There’s a specific category of well-meant, but almost always unhelpful advice, that “be yourself” falls into, and it never quite does what the person “helping” you wants it to do. How is someone supposed to “be themselves” when the majority of us are in the gaggle of years most people designate for finding themselves? “Being yourself” is something that is somehow simultaneously complex and shallow that you’re expected to just get.

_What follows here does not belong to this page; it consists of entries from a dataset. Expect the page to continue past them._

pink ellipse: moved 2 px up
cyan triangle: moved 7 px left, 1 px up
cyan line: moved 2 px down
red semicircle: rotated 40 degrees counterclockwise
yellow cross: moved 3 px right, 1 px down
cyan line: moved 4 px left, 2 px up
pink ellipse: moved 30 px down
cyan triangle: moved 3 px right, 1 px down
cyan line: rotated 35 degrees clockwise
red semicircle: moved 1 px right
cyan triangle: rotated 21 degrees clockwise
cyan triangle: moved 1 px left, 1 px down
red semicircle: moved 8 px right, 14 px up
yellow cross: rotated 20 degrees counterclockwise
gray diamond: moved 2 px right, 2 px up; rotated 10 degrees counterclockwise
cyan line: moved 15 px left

This isn’t the type of article where you come away suddenly understanding the nebulous advice that people sometimes give us - and I don’t think any one piece of writing could do that. Furthermore, I don’t think that this nebulous advice is borne of a malicious ignorance by any means, and might actually gesture towards something resembling an actual idea. But I do think that sometimes we just talk with good intentions and don’t give thought to what the phrases we hear all the time actually mean. Sometimes our words can only point towards the often-complex feelings and emotions that our minds feel and create. When being told to “be yourself”, I think it’s important to remember that you have an innate sense of who you are, even if you’re still in the process of figuring it out, and that’s all that people are asking you to remember when they say that. Sometimes it’s an innate thing. And sometimes it’s hard to articulate that. At least they aren’t screaming at you through your windshield on a warm summer night in Chinatown. And sometimes even bad situations like those can give you a sense of who you are.

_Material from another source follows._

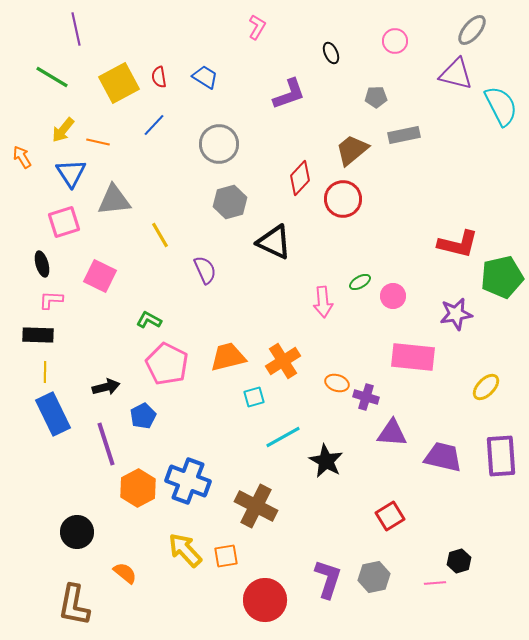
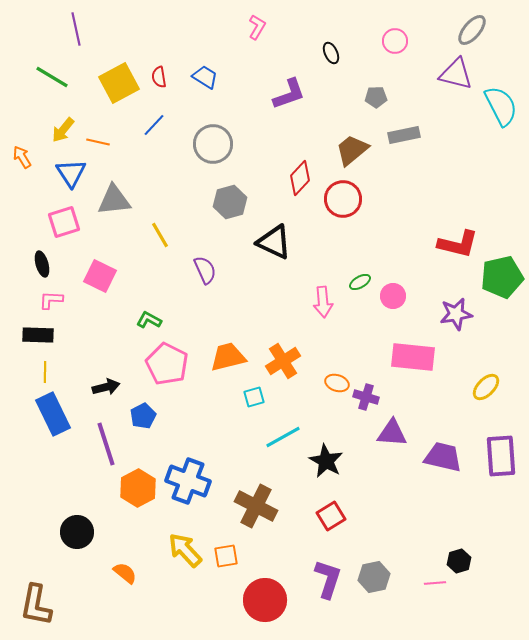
gray circle at (219, 144): moved 6 px left
red square at (390, 516): moved 59 px left
brown L-shape at (74, 605): moved 38 px left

Back to that: I came to realize that it was my own decisions that landed me in my Los Angeles predicament - “Being myself” brought me to where I was in a roundabout way - and, in a moment of solace, I realized what was happening to me was ridiculous in a way that was very on-brand for me. I looked at the homeless person screaming at me, and debated smiling at the ridiculous situation before me, and how it would one day make for nice reflection.
Then I thought about it for two more seconds and realized how bad an idea it’d be, so I whipped the rental Hyundai into reverse and booked it the fuck out of there.